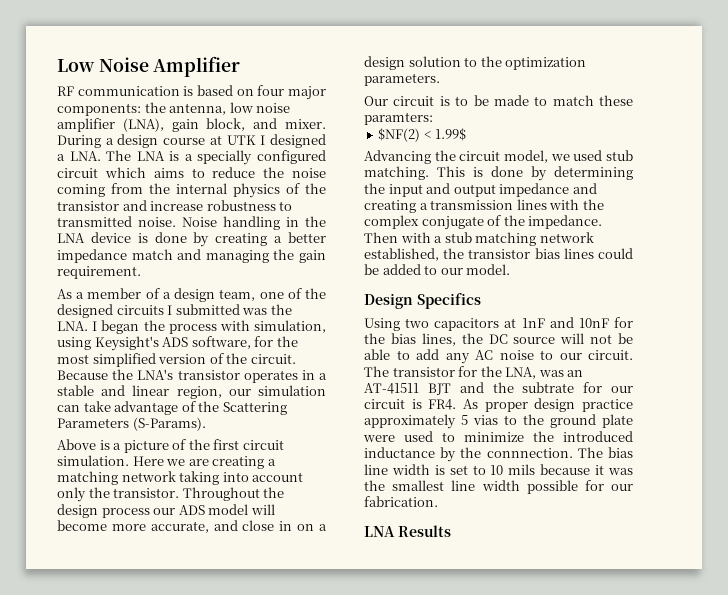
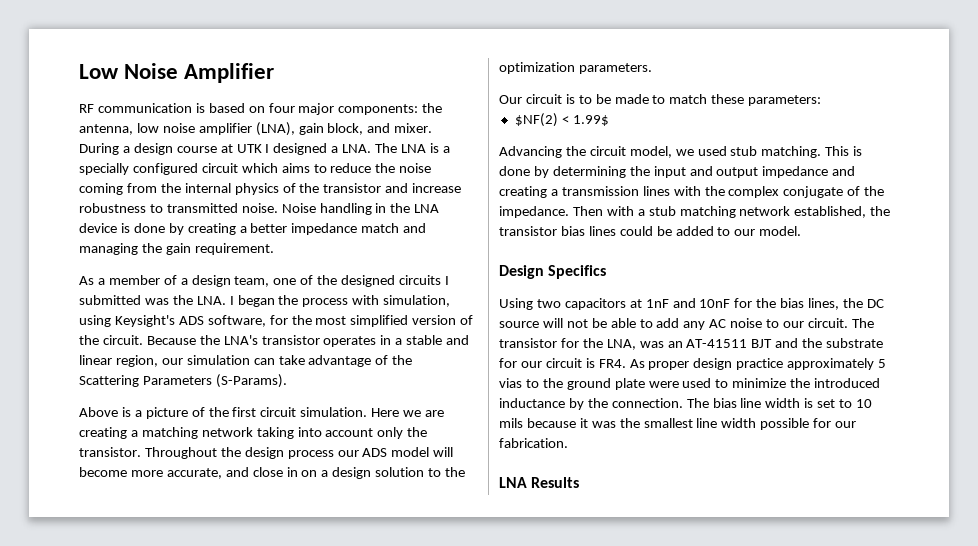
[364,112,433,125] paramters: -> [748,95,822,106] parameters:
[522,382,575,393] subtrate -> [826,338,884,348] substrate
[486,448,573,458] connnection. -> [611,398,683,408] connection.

---

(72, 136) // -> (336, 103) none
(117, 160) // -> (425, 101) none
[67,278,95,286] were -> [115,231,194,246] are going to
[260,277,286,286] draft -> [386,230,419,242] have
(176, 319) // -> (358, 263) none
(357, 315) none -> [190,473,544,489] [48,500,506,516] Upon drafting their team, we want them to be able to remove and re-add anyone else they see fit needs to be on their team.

### [WORK ITEM]
Begin with the line that has "(117, 160) // -> (425, 101) none" in the listing above and end after the line that has "(176, 319) // -> (358, 263) none"; output those lines exactly.

### [RESULT FOR THIS TASK]
(117, 160) // -> (425, 101) none
[67,278,95,286] were -> [115,231,194,246] are going to
[260,277,286,286] draft -> [386,230,419,242] have
(176, 319) // -> (358, 263) none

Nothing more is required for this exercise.